Ревучими голосами черные косматые начетчики запели точно козлы, а с ними батюшка в ризе. Дед тоже что-то зажужжал над Витькиным ухом. Начетчики пели в унисон – то глухо, протяжно, то голосами тонкими и быстро. Это наводило тоску. Витька оглянулся. Мама рядом, бабушка рядом – обе в шелковых белых платках, повязанных почти до глаз.
– Не вертись! – строго прошептал дедушка.

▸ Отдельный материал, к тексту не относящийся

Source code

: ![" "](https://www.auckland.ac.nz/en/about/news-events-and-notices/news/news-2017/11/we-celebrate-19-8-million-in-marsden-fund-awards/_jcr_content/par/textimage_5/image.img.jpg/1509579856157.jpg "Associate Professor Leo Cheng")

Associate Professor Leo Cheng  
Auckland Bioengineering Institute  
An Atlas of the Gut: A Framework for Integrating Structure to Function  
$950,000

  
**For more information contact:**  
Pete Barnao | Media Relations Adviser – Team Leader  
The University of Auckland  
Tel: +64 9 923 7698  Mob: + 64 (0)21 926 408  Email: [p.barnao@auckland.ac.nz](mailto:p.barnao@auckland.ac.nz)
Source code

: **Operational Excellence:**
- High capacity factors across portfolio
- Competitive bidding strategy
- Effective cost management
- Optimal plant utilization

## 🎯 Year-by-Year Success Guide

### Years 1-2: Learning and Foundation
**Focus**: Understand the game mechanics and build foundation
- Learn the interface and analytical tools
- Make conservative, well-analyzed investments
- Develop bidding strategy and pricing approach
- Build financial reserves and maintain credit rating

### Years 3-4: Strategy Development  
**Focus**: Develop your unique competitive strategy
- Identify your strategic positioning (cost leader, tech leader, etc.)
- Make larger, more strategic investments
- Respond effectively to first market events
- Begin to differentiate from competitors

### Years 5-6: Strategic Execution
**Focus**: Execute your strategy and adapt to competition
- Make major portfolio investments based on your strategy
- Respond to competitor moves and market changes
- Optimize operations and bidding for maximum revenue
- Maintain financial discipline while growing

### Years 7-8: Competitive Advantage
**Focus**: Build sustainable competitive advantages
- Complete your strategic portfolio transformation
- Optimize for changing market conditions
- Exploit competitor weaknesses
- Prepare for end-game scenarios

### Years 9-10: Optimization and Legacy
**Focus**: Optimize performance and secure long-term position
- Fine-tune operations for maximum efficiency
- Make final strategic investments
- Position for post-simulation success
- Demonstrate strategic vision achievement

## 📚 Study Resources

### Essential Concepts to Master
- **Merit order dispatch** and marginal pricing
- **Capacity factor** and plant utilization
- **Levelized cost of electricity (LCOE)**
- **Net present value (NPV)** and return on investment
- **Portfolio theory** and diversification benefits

Витька испугался, стал как вкопанный. Вот дед взял его за плечо, пододвинул совсем близко к батюшке. Батюшка обернулся и над самой Витькиной головой зачитал раздельно, растягивая слова:
– …Страху господню научу вас… иже Соломона премудрости научивый, боже всех… отверзи душу и сердце, уста и ум раба твоего Виктора… Избави его от всякого искушения диавольского…
«Это про меня», – удивился Витька, услыхав свое имя в молитве, и от волнения кашлянул.
Когда стали кропить святой водой, дедушка опять выдвинул Витьку вперед.
Вышли из молельной, когда уже засинело в окнах. Витька устал от тоски. Вышел и удивился: толпой стояли гости у самой молельной. Все тети одеты нарядно, в тяжелых шумящих платьях, с большими сверкающими сережками в ушах. А дяди – сплошь в староверских кафтанах, подстриженные в кружок, расчесанные рядком, все важные, толстые, бородатые, с хитрыми глазами.
Незнакомый дядя ухватил большими руками Витькину голову, запел:
– А-а, вот он, ерой!
Кто-то еще трепал Витьку, женщины целовали. Целовались между собой. Мужчины ликовались… Было шумно, весело. И в этой толпе Витька опять почувствовал себя по-праздничному.
Однако за стол Витьку не посадили. Но Витька не обиделся, потому что знал: когда сидят за столом большие, маленькому не место с ними.
Старый священник и ревучие начетчики вместе с дедушкой уселись за стол у самых икон. А гости пестрой лентой вокруг столов по зале: женщины – по одну сторону, мужчины – по другую. Только папа, мама и бабушка не сели – их места остались пустыми.
– Гостечки дорогие, пожалуйста, получайте! Получайте, что кому желательно, – суетился папа.
– За здоровье твово внука, Михал Петрович!
– Спаси Христос, кушайте, пожалуйста!
– Анисия Васильевна, что вы не получаете? Икорки-то вот, балычку! Получайте, прошу вас!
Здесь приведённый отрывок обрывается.